A complete solution for open data platforms, enterprise data catalogs, data lakes and data management. Open source, mature, fully-featured and production ready.

DataHub

From what I can tell, datahub doesn't currently support openlineage ingestion for lineage. Is that true or is it in upcoming plans? I see datahub is part of the openlineage docs here: <https://openlineage.io/getting-started/>

<@U02GSKURF33> It is correct that we don't yet have any connectors for openlineage. Would be curious to learn what use cases you are trying to address. Often, just getting metadata out of tools is the hardest part as opposed to representing them in standard formats but we will build the adapters if the use-cases are compelling.

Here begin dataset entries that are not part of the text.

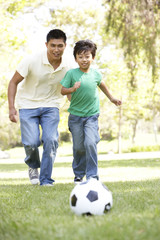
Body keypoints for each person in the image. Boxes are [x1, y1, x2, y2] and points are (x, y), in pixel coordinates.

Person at [8, 29, 71, 186]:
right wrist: (11, 108)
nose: (56, 50)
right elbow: (13, 82)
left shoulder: (68, 67)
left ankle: (46, 179)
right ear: (46, 45)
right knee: (30, 143)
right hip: (28, 105)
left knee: (51, 140)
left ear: (65, 46)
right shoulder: (31, 60)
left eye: (60, 46)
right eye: (53, 46)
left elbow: (69, 92)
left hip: (51, 106)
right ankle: (33, 166)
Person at [60, 39, 122, 183]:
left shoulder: (96, 74)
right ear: (75, 58)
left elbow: (103, 86)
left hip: (91, 116)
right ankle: (79, 174)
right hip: (75, 116)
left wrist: (112, 98)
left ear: (92, 58)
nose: (84, 60)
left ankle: (92, 175)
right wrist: (72, 89)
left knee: (89, 144)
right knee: (79, 147)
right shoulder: (71, 74)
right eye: (80, 57)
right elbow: (63, 90)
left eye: (87, 56)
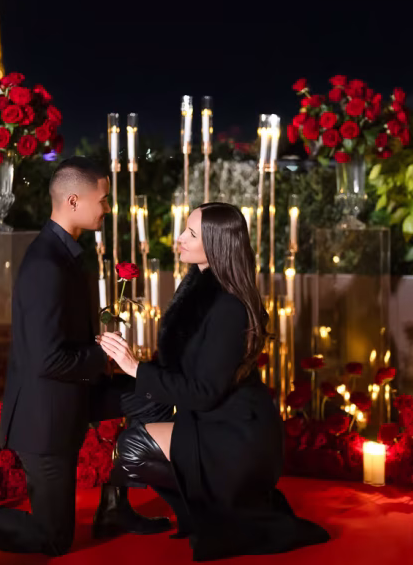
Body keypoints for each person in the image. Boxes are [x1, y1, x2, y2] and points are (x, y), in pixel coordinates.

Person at [0, 156, 174, 556]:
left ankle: (114, 506)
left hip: (74, 393)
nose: (109, 208)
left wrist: (109, 355)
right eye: (104, 199)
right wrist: (105, 355)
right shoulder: (47, 264)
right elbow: (49, 361)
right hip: (46, 417)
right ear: (74, 201)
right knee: (52, 538)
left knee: (154, 394)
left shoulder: (67, 254)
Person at [98, 202, 330, 561]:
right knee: (139, 404)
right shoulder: (198, 288)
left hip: (236, 433)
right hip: (214, 417)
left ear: (217, 244)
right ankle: (154, 510)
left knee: (133, 447)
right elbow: (183, 369)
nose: (180, 238)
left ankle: (209, 513)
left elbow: (204, 392)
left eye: (191, 234)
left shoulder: (228, 307)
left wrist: (135, 367)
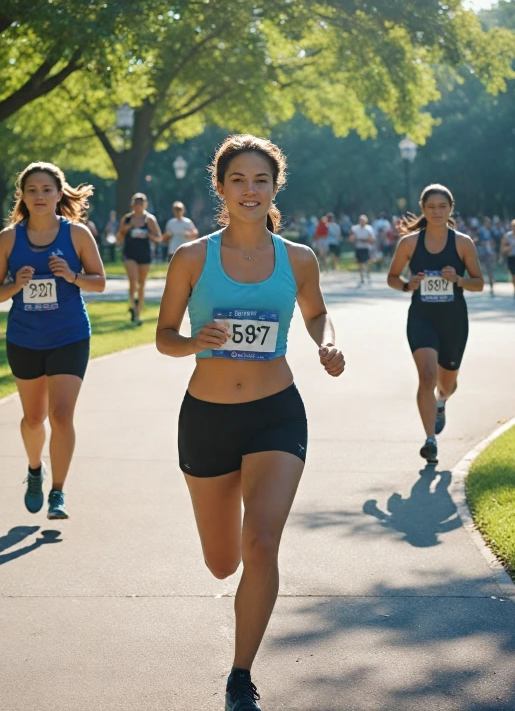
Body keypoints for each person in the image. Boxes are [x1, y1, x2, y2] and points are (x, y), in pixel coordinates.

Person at [156, 134, 345, 711]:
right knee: (223, 562)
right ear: (220, 187)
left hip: (275, 413)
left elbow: (317, 315)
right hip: (207, 418)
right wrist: (194, 342)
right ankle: (231, 575)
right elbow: (164, 338)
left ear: (274, 187)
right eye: (238, 179)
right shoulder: (191, 258)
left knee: (261, 544)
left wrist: (328, 345)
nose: (249, 189)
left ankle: (241, 675)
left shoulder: (298, 258)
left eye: (260, 179)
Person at [0, 161, 105, 519]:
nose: (39, 196)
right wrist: (14, 285)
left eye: (47, 189)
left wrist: (72, 275)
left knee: (61, 415)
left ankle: (58, 492)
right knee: (34, 418)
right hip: (24, 338)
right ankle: (35, 470)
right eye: (32, 190)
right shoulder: (9, 239)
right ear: (22, 195)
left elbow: (98, 281)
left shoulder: (78, 234)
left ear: (59, 193)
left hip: (69, 334)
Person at [387, 184, 484, 465]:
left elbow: (479, 283)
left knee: (447, 384)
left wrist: (459, 280)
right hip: (422, 317)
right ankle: (430, 441)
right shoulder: (409, 244)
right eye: (431, 207)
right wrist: (408, 286)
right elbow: (392, 277)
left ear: (450, 209)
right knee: (427, 377)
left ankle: (441, 402)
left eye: (442, 207)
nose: (437, 212)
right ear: (423, 209)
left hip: (453, 319)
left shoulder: (463, 243)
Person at [116, 193, 162, 325]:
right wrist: (125, 230)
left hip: (144, 254)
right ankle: (131, 304)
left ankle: (137, 313)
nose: (138, 205)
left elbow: (158, 237)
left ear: (145, 204)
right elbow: (118, 238)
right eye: (136, 202)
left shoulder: (149, 219)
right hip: (129, 254)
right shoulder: (127, 219)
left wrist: (148, 234)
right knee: (133, 280)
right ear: (132, 204)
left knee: (141, 284)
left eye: (141, 203)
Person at [349, 214, 376, 286]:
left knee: (368, 263)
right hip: (359, 248)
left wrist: (363, 239)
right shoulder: (355, 228)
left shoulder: (369, 228)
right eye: (361, 220)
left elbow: (372, 239)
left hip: (367, 248)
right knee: (360, 264)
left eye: (363, 221)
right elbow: (351, 238)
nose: (362, 222)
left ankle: (368, 275)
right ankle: (362, 277)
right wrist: (353, 239)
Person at [473, 216, 496, 296]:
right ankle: (480, 284)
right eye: (487, 222)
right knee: (481, 269)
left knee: (490, 269)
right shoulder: (480, 231)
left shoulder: (491, 231)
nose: (489, 224)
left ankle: (491, 285)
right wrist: (482, 243)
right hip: (481, 252)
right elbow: (476, 240)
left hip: (489, 252)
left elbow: (494, 240)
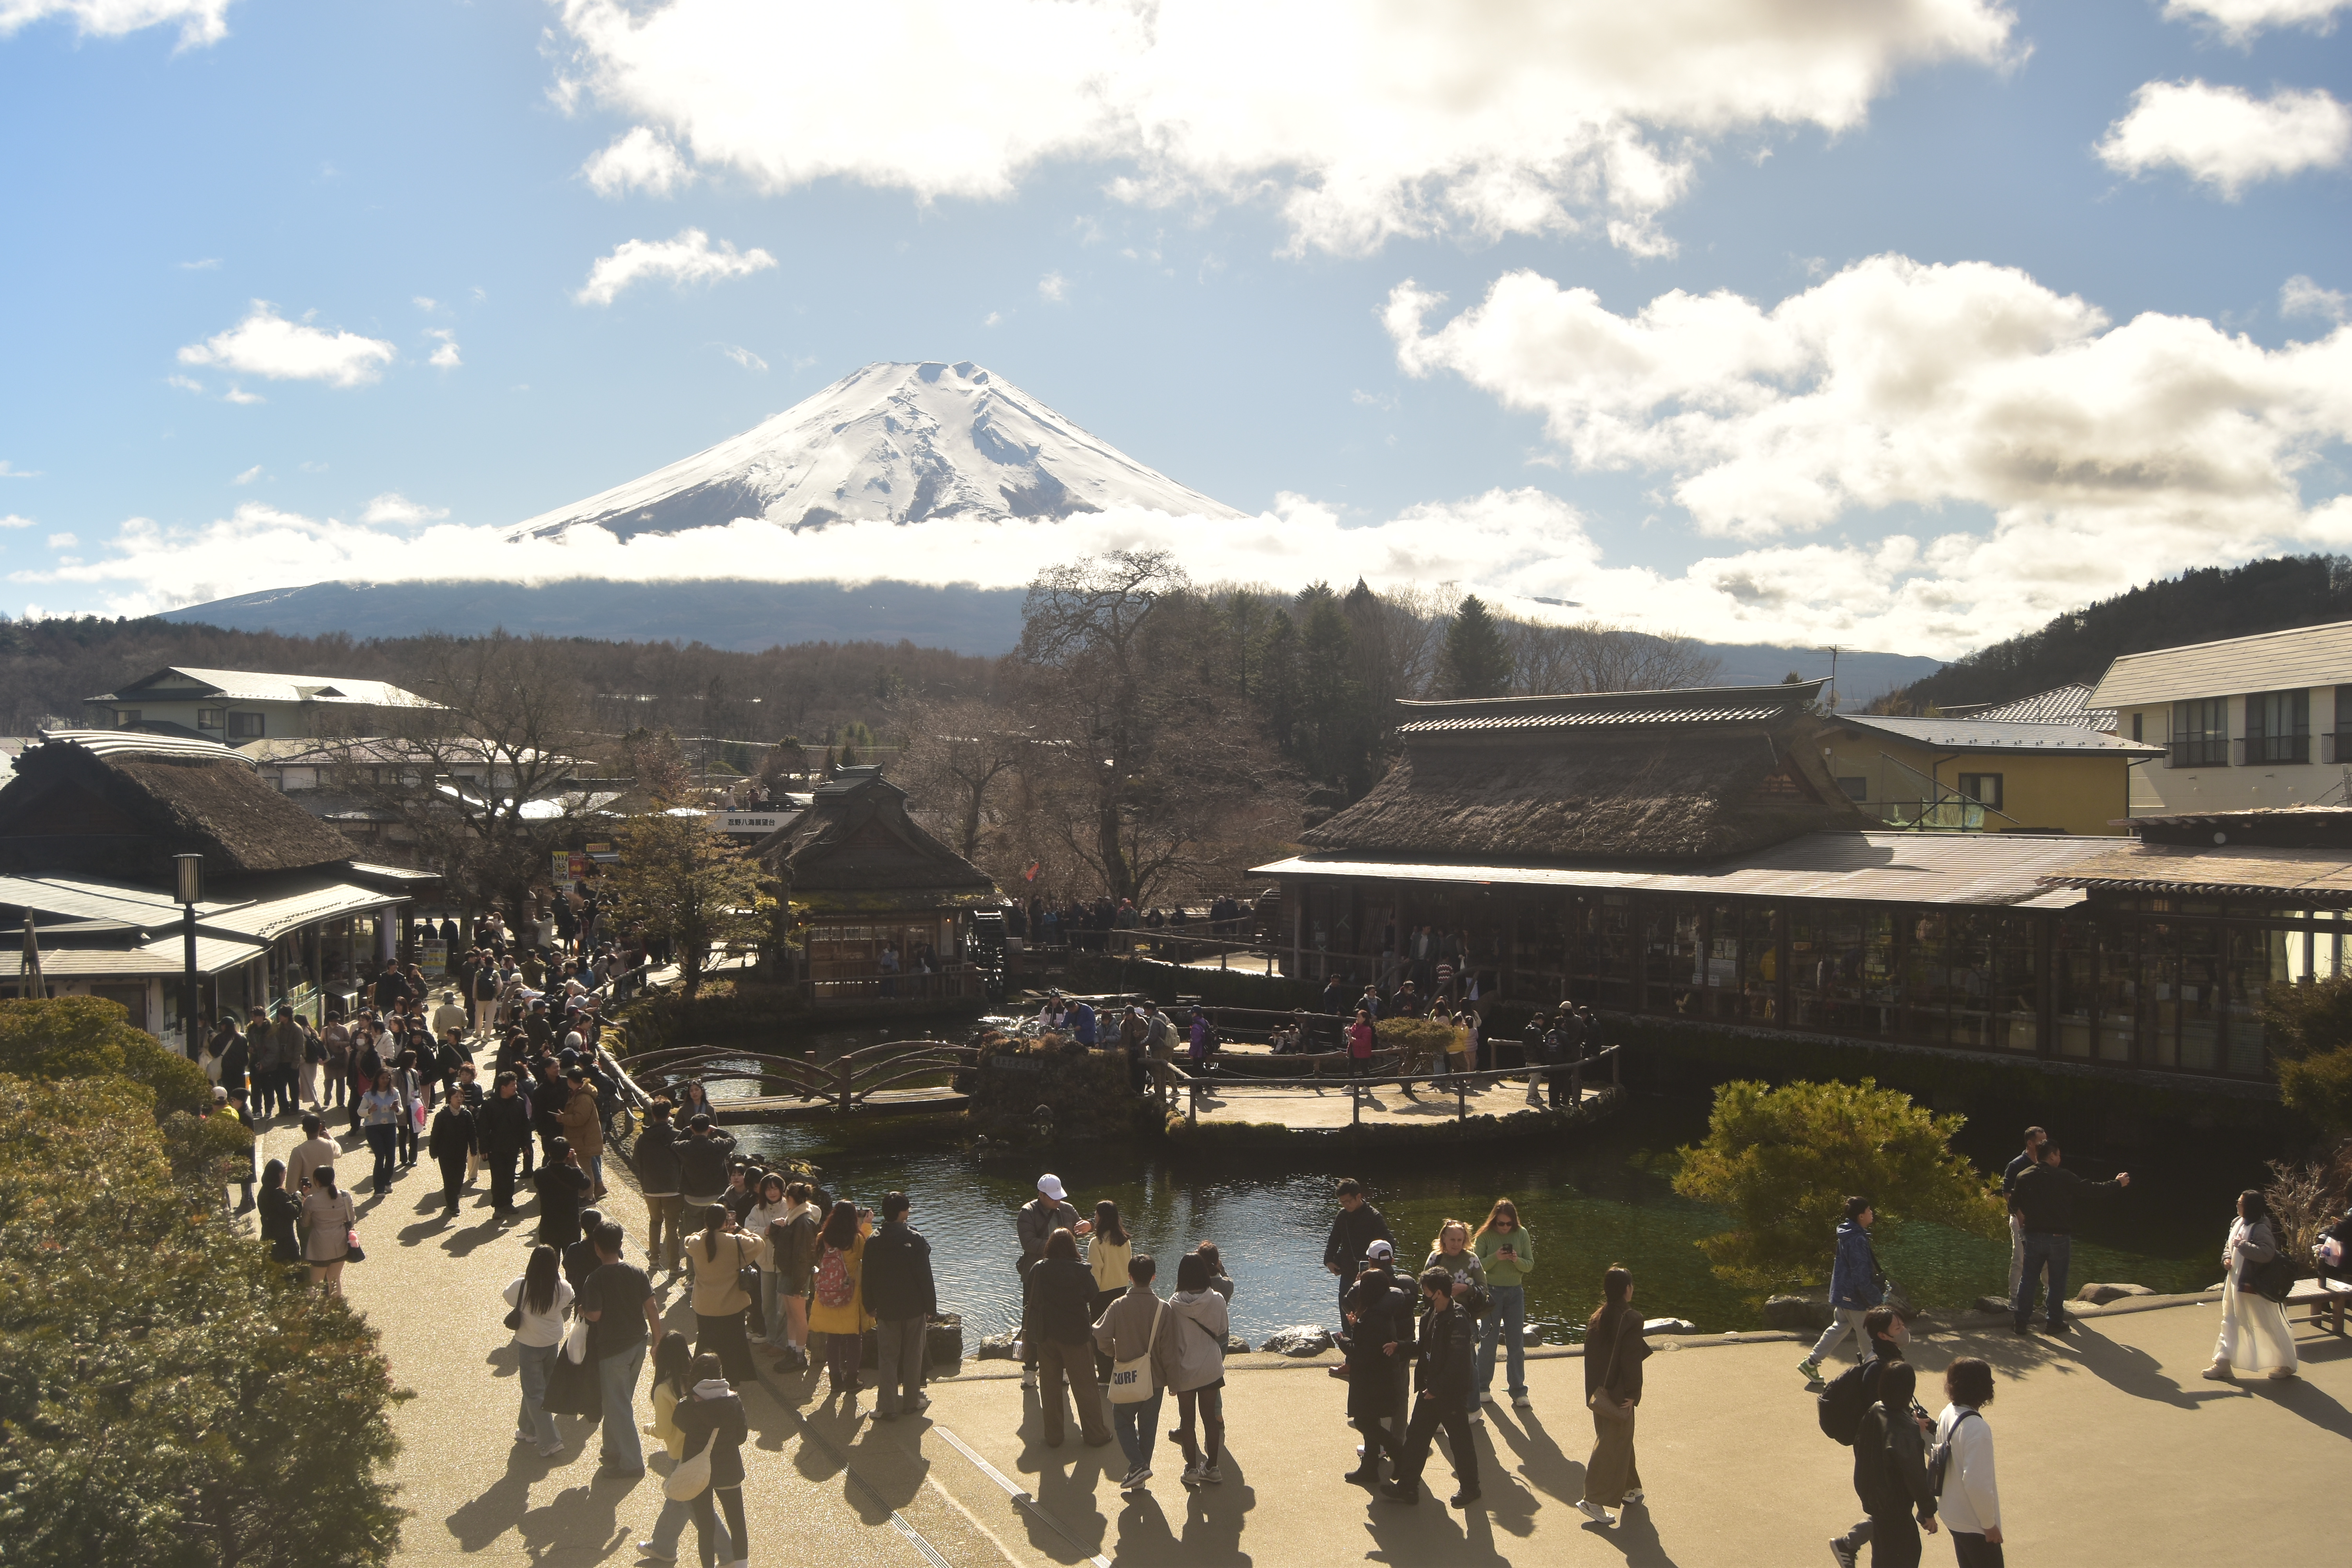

<@U01C3DMG2GL> we actually have an internal workflow engine (open source here: <https://github.com/insitro/redun>) that we use for all of our internal analysis pipelines. I want to write something to take the internal executions and get the s3 artifacts + metadata into datahub automatically. From the openlineage docs, we originally thought the openlineage --&gt; datahub was already done, so we only needed to implement redun --&gt; openlineage. Any suggestions? It seems like now the benefit of implementing the openlineage representation in the middle is if datahub implements its own openlineage ingestion, or we want to re-use the lineage for other tools that do.

it would be trivial to emit lineage edges using the DataHub python SDK. Using an intermediate representation will make sense only if there are multiple sinks which all support the intermediate format like you said.

The recipes for emitting lineage edges are here

<https://datahubproject.io/docs/lineage/sample_code/>

redun looks interesting btw - will check it out!

agreed, I was looking at those last night and it feels like the easiest way to go about this. BTW are there any plans to implement openlineage &lt;-&gt; datahub, or not at the moment? It's misleading that they have the datahub logo front and center, but appreciate that's obviously not under datahub's control.

How much effort is required for developing an openlineage integration connector (roughly)? Is there any tutorials/examples?